(What is being asked) Can you copy the material below word for word, starting with the line that contains "How many groups of bars are there?" and going on through the line that contains "List the series in order of their peak value, lowest", with both of those lines included?

(Entries provided)
BEGIN

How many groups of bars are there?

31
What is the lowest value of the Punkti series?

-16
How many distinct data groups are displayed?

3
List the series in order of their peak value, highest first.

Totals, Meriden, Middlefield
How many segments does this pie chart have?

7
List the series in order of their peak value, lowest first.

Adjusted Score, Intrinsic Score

END
BEGIN

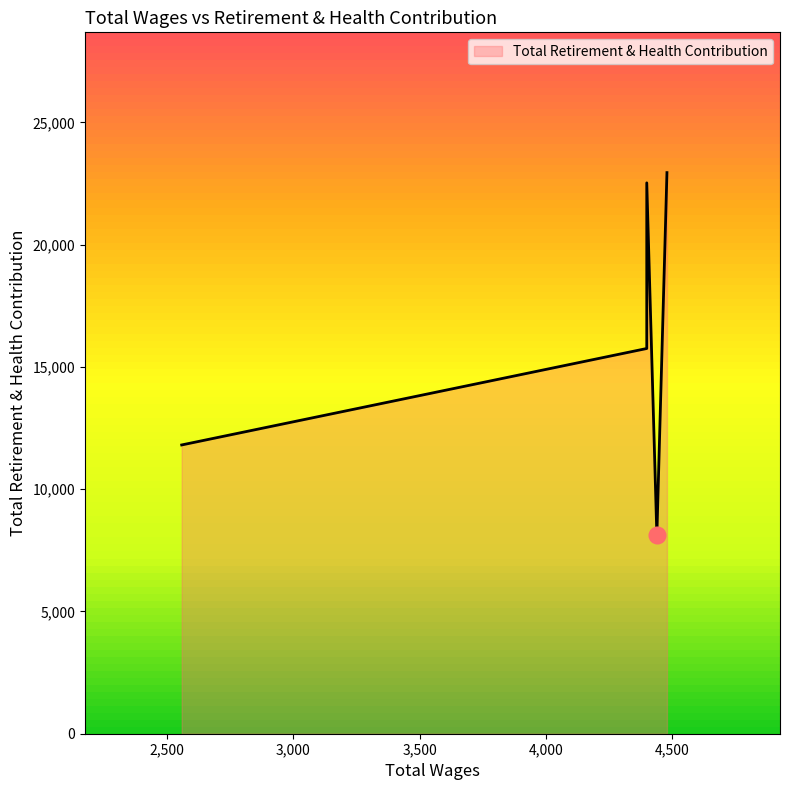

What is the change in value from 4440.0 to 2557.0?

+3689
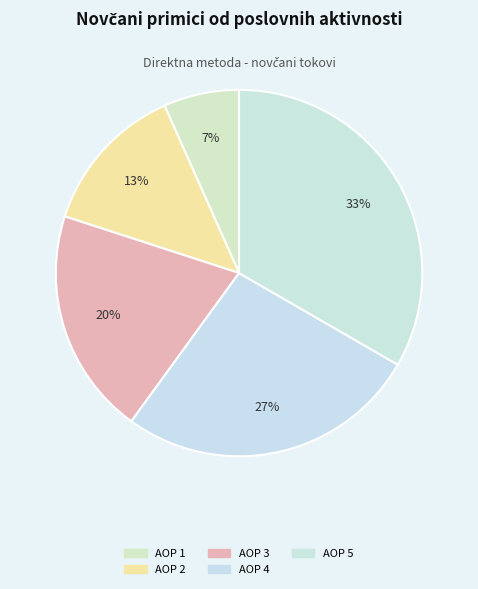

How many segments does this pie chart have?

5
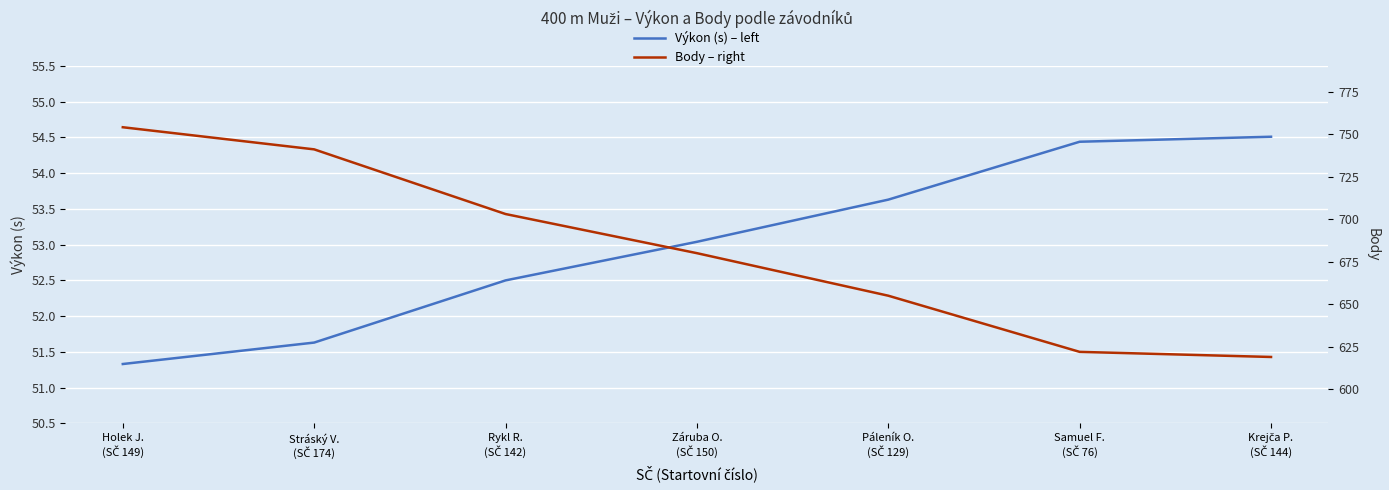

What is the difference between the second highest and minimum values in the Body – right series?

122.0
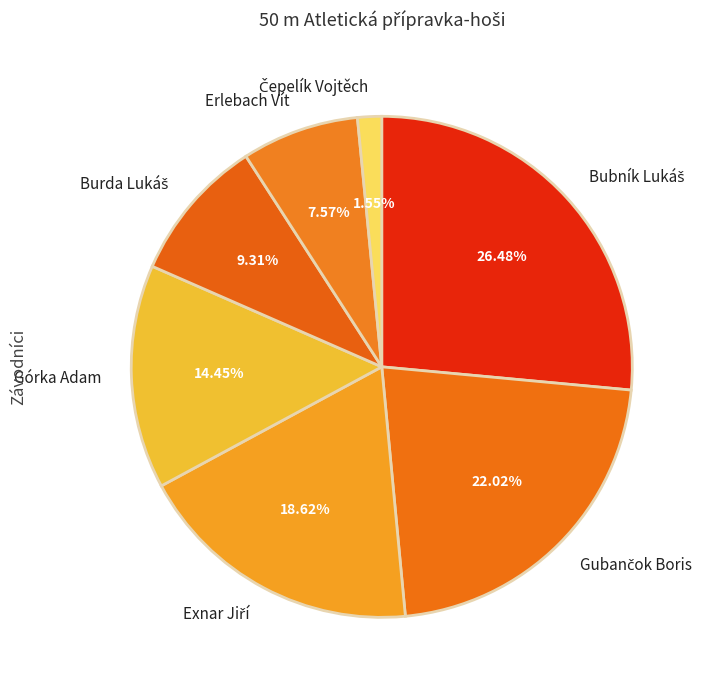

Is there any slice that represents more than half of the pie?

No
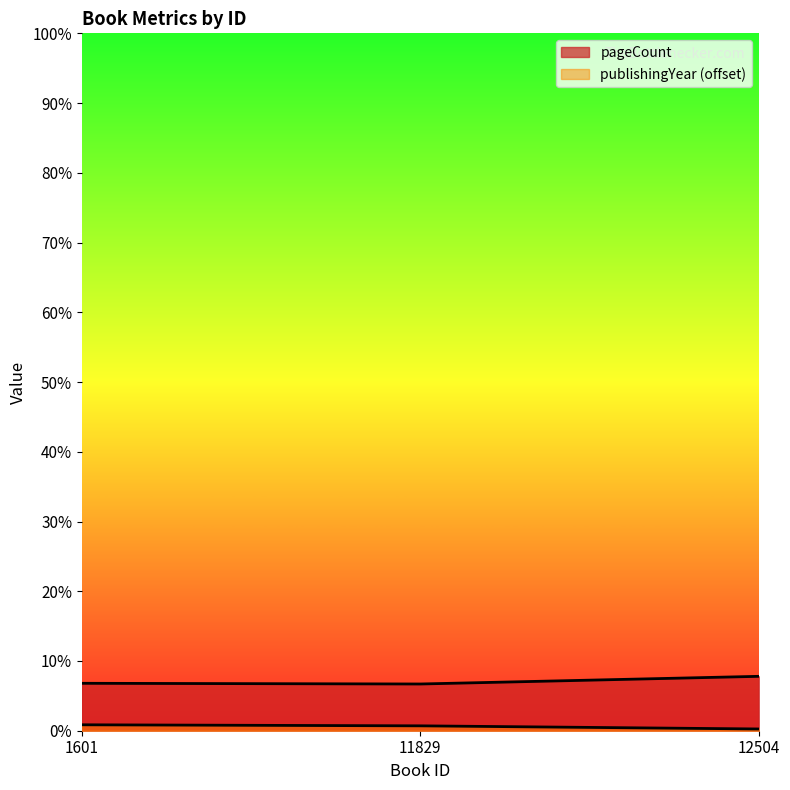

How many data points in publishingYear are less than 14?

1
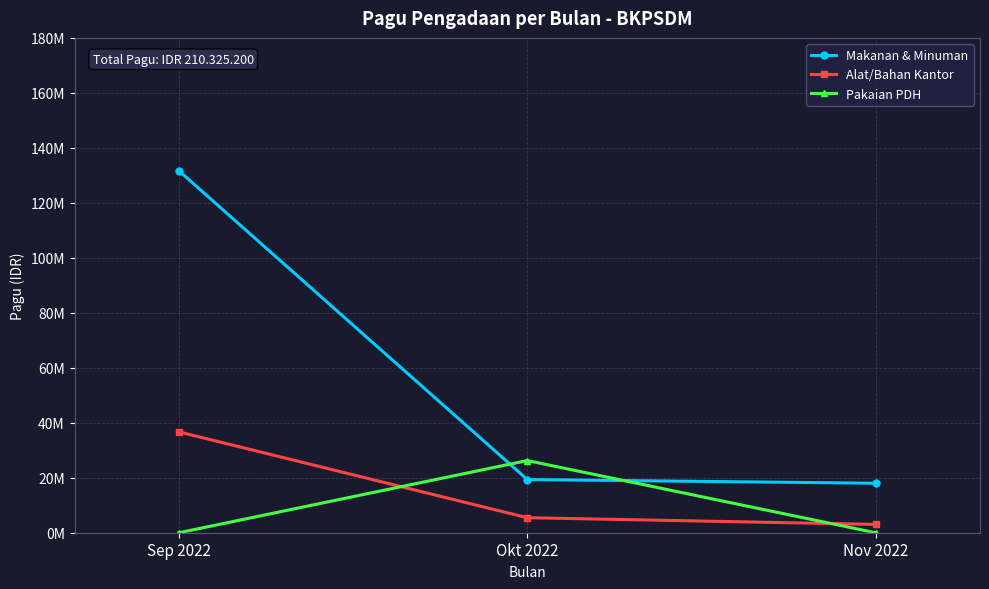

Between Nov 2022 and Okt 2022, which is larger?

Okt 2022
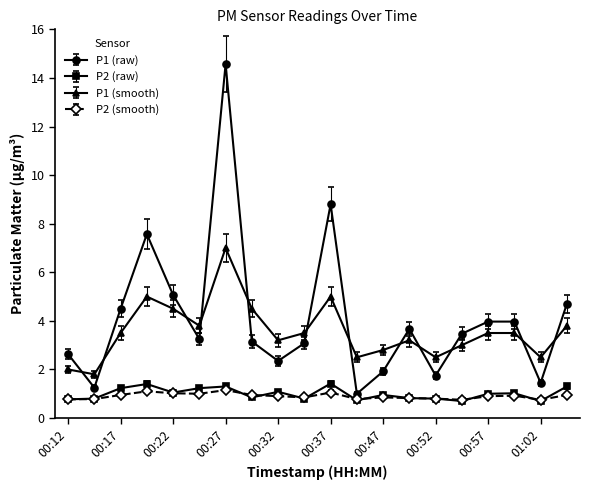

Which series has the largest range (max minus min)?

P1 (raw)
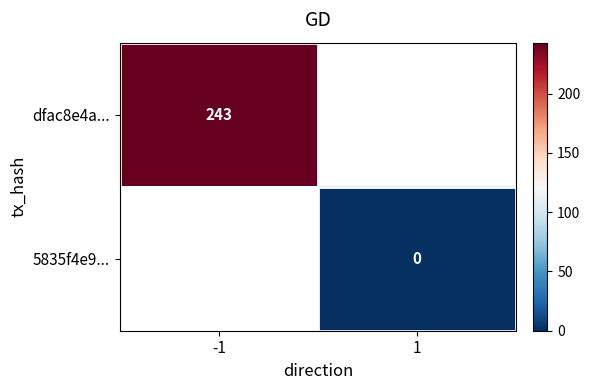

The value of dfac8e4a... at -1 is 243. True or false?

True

END

(Your solution)
How many groups of bars are there?

31
What is the lowest value of the Punkti series?

-16
How many distinct data groups are displayed?

3
List the series in order of their peak value, highest first.

Totals, Meriden, Middlefield
How many segments does this pie chart have?

7
List the series in order of their peak value, lowest first.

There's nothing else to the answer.